> **Work required**:
All lines in the records below that hold "control" are to be shown.

Multi-frame change data:
__________

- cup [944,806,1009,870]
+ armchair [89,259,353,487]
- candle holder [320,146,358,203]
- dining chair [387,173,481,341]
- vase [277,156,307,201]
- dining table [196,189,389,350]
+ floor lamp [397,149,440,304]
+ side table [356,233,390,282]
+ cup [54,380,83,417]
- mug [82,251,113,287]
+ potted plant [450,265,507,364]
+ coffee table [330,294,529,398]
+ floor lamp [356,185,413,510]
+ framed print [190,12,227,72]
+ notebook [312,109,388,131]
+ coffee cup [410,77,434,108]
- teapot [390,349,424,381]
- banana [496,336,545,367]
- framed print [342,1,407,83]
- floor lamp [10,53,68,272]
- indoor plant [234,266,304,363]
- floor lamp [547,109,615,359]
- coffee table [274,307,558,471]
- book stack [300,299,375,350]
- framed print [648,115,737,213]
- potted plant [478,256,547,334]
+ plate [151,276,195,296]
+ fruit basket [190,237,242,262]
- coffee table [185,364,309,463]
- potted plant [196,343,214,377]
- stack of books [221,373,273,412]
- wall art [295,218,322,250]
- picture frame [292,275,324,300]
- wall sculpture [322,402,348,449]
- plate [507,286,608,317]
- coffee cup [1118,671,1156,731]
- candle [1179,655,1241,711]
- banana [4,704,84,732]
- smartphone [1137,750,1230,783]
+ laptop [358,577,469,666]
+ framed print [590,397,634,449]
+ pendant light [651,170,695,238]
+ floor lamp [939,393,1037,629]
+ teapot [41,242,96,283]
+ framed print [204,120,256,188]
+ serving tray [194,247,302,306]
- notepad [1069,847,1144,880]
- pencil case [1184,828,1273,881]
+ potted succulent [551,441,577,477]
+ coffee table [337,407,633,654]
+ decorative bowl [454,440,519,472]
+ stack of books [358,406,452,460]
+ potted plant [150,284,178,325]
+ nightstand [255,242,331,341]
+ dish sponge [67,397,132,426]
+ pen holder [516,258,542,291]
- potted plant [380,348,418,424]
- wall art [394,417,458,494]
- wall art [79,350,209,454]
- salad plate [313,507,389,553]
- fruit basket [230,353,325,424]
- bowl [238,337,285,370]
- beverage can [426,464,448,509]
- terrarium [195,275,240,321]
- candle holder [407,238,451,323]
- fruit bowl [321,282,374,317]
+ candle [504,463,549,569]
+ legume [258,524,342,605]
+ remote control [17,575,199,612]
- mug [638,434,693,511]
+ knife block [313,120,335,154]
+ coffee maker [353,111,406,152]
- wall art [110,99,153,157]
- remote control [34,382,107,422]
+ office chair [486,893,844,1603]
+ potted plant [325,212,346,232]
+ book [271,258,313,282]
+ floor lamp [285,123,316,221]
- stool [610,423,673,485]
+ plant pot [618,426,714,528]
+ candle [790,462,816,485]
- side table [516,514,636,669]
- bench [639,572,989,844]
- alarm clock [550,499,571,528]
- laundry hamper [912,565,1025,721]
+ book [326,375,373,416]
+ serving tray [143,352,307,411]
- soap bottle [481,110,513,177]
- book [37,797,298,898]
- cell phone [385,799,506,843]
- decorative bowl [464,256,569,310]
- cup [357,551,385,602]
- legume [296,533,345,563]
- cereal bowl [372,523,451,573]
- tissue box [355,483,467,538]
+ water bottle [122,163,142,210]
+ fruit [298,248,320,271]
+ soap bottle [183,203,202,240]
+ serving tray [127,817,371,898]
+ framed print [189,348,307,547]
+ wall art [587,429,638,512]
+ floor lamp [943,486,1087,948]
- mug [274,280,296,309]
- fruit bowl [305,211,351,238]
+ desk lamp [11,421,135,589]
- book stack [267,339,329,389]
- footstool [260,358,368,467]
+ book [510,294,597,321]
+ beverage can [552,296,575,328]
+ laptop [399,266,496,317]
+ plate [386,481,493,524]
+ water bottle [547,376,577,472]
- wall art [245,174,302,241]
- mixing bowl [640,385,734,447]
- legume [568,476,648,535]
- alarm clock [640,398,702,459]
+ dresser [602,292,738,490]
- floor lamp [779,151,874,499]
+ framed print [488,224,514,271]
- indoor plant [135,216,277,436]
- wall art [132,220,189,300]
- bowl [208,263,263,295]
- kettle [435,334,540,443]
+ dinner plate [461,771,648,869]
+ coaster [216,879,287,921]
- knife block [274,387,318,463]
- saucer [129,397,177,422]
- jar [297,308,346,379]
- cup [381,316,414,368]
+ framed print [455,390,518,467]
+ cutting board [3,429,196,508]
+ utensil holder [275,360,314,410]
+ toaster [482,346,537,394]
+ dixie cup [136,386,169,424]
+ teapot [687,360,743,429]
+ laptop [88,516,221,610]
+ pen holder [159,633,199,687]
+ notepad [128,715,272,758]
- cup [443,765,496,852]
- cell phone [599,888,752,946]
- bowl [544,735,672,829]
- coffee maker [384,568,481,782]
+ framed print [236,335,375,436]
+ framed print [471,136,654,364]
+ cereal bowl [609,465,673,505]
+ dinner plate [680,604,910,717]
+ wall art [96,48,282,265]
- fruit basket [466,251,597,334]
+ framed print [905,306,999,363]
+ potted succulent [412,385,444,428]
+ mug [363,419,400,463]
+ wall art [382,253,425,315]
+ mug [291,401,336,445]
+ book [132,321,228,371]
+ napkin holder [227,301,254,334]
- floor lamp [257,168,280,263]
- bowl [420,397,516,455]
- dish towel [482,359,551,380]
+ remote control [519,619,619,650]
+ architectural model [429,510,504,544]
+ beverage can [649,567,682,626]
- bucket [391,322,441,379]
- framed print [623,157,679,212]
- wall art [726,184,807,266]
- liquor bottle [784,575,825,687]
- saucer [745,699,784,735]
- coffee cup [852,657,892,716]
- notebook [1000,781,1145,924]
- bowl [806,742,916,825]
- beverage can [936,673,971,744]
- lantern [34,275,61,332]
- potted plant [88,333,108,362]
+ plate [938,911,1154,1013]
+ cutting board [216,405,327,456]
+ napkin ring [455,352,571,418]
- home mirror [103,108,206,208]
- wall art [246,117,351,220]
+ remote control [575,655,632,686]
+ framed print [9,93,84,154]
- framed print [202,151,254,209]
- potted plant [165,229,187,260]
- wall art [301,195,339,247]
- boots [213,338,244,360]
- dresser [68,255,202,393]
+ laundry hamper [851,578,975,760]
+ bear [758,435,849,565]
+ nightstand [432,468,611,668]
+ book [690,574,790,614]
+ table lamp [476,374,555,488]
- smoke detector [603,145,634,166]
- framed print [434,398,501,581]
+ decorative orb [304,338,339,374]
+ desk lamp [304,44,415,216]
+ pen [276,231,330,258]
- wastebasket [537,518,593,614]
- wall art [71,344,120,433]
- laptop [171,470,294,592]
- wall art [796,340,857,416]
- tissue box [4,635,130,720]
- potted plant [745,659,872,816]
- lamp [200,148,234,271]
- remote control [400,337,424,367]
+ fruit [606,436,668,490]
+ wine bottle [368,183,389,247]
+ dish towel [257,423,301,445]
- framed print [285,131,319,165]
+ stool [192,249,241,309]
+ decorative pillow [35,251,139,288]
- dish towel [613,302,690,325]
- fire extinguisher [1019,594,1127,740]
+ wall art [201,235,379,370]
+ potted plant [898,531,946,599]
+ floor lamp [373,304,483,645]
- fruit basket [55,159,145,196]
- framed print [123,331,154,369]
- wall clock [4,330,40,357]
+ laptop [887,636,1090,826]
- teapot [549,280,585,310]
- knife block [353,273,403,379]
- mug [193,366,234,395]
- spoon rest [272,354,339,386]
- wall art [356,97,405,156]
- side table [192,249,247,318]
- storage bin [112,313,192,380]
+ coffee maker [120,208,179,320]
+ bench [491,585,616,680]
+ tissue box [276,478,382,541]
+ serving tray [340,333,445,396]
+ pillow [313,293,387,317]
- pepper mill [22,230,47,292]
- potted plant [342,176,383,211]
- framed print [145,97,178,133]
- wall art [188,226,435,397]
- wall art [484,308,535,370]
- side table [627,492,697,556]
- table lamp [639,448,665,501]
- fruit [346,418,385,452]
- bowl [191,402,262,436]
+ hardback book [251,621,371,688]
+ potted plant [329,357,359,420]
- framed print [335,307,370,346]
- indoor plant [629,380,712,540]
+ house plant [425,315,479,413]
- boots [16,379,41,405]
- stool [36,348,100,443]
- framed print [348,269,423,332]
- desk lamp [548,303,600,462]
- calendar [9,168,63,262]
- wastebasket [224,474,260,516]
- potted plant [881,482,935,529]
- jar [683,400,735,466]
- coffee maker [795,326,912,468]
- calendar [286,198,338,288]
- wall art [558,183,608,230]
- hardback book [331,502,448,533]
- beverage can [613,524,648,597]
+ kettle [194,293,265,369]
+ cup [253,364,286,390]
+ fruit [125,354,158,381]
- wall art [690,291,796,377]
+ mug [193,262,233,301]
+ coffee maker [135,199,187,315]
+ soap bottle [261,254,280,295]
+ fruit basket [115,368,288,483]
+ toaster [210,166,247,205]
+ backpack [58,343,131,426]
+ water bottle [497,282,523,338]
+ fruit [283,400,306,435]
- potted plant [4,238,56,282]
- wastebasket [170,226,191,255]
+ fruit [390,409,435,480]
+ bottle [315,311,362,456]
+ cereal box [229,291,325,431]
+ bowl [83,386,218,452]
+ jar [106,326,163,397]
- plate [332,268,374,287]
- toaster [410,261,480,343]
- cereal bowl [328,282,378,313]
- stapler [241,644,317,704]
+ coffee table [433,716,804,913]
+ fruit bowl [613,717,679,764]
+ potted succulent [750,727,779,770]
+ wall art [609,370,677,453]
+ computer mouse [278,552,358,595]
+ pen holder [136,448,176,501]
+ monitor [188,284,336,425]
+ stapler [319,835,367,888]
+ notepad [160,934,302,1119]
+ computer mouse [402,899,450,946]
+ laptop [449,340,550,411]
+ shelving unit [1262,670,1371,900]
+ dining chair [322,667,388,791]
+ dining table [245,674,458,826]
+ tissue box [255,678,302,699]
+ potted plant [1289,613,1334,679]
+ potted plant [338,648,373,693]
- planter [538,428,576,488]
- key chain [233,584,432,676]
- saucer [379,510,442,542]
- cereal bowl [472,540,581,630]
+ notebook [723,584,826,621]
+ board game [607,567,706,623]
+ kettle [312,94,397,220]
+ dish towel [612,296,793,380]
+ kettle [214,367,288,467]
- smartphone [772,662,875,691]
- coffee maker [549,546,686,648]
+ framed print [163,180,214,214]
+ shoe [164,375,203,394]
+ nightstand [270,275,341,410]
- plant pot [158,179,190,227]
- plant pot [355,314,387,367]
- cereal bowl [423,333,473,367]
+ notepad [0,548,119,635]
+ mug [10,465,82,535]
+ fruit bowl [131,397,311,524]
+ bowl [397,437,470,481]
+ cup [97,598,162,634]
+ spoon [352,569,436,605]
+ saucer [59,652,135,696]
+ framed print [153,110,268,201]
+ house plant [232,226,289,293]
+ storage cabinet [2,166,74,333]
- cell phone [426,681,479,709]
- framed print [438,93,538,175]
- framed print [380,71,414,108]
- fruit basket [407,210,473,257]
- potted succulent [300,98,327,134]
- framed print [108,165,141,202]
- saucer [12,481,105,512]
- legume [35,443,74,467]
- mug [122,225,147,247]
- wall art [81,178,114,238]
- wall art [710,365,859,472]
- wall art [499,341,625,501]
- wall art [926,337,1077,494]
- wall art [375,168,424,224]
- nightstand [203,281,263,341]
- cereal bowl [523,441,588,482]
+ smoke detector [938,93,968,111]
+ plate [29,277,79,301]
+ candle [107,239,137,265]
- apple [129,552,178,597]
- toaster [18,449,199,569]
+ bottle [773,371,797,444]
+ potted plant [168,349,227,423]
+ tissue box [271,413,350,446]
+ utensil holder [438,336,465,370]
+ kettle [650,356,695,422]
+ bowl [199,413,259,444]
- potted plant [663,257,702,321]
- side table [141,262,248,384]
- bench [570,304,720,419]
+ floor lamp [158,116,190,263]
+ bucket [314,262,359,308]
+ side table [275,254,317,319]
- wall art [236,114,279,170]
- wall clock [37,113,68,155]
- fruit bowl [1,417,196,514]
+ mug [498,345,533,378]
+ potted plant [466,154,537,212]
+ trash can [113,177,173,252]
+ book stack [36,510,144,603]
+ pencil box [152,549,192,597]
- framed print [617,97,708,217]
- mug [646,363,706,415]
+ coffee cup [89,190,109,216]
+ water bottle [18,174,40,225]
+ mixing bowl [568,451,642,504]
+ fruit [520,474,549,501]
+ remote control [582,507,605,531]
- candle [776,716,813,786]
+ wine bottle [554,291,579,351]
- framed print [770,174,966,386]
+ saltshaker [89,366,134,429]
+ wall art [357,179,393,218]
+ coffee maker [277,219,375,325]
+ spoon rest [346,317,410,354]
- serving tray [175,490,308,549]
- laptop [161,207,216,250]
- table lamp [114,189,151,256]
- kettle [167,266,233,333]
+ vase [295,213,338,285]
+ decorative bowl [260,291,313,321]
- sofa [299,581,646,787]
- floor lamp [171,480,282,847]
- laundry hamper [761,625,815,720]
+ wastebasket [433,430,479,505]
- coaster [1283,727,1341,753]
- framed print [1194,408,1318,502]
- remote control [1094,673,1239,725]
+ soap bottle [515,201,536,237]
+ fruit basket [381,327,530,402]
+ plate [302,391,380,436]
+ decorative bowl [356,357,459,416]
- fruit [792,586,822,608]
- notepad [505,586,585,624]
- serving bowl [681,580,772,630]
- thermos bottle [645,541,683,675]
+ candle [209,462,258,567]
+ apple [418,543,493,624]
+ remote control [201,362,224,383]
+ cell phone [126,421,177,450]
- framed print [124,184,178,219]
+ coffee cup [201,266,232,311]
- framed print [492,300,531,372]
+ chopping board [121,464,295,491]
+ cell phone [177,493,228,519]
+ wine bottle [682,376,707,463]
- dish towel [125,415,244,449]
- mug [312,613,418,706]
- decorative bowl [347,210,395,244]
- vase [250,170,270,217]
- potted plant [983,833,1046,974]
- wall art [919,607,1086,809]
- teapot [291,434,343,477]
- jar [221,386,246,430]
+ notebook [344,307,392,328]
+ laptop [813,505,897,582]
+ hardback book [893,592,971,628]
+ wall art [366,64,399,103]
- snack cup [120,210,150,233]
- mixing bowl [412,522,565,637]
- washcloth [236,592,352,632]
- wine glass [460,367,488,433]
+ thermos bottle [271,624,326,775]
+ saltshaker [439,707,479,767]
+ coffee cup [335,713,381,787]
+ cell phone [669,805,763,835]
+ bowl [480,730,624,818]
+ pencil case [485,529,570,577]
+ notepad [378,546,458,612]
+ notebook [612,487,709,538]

__________

> **Written reply**:
+ remote control [17,575,199,612]
- remote control [34,382,107,422]
+ remote control [519,619,619,650]
+ remote control [575,655,632,686]
- remote control [400,337,424,367]
+ remote control [582,507,605,531]
- remote control [1094,673,1239,725]
+ remote control [201,362,224,383]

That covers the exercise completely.